Libya’s government will give each family more than $1,500 and pay unemployed former rebels who fought in the war that ousted Muammar Qaddafi last year, the prime minister said, in an attempt to win over those who want faster progress.
In a televised address a day after Libya marked the first anniversary of the start of the uprising, Abdurrahim El-Keib said families whose relatives were killed or were still missing would receive monthly aid but did not specify the amount.
“The government has decided that each Libyan family will receive 2,000 dinars ($1,540),” he said.
He said jobless former fighters would receive payment for the past year until the end of the month. He said students would also receive financial grants but did not say how much.

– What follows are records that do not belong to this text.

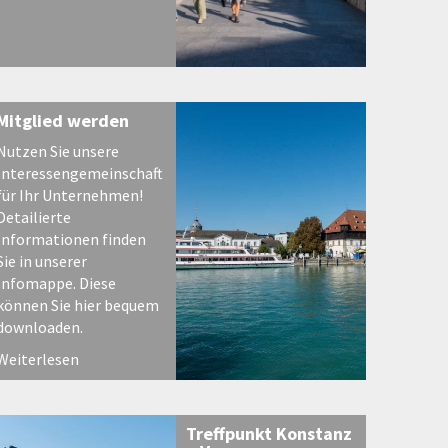
Mitglied werden
Nutzen Sie unsere
Interessengemeinschaft
für Ihr Unternehmen!
Detailierte
Informationen finden
Sie in unserer
Infomappe. Diese
können Sie hier bequem
downloaden.
Weiterlesen
Treffpunkt Konstanz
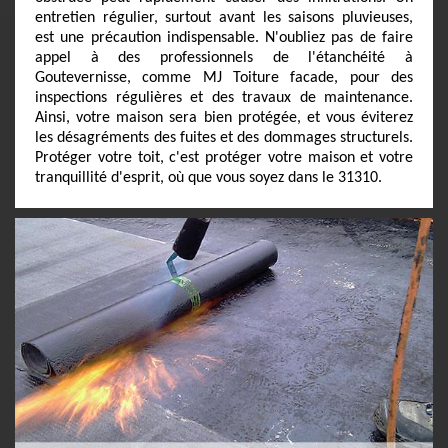
entretien régulier, surtout avant les saisons pluvieuses,
est une précaution indispensable. N'oubliez pas de faire
appel à des professionnels de l'étanchéité à
Goutevernisse, comme MJ Toiture facade, pour des
inspections régulières et des travaux de maintenance.
Ainsi, votre maison sera bien protégée, et vous éviterez
les désagréments des fuites et des dommages structurels.
Protéger votre toit, c'est protéger votre maison et votre
tranquillité d'esprit, où que vous soyez dans le 31310.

The transitional government appointed in November is leading Libya towards elections in June but is struggling to restore services and impose order on a country awash with weapons.
Together with the self-appointed National Transition Council (NTC), it has been praised for getting many of the ministries up and running and, notably, for drafting an election law for the Libya’s first free polls.
But many Libyans thought progress would be faster, and the Defense Ministry and the Interior Ministry are failing to incorporate disparate militias into a police force and an army.
These groups fought hard in the campaign to topple Gaddafi but still refuse to hand in their weapons.
El-Keib reiterated government calls for these fighters to join the national police and security forces.
Last month, protesters stormed the Benghazi headquarters of the NTC while its chairman was still in the building, demanding the sacking of Qaddafi-era officials and more transparency about how the NTC was spending Libyan assets.
El-Keib also called on religious leaders in the country to help with national reconciliation.
“We must put an end to the culture inherited from the former regime,” he said. “We must build a new culture.”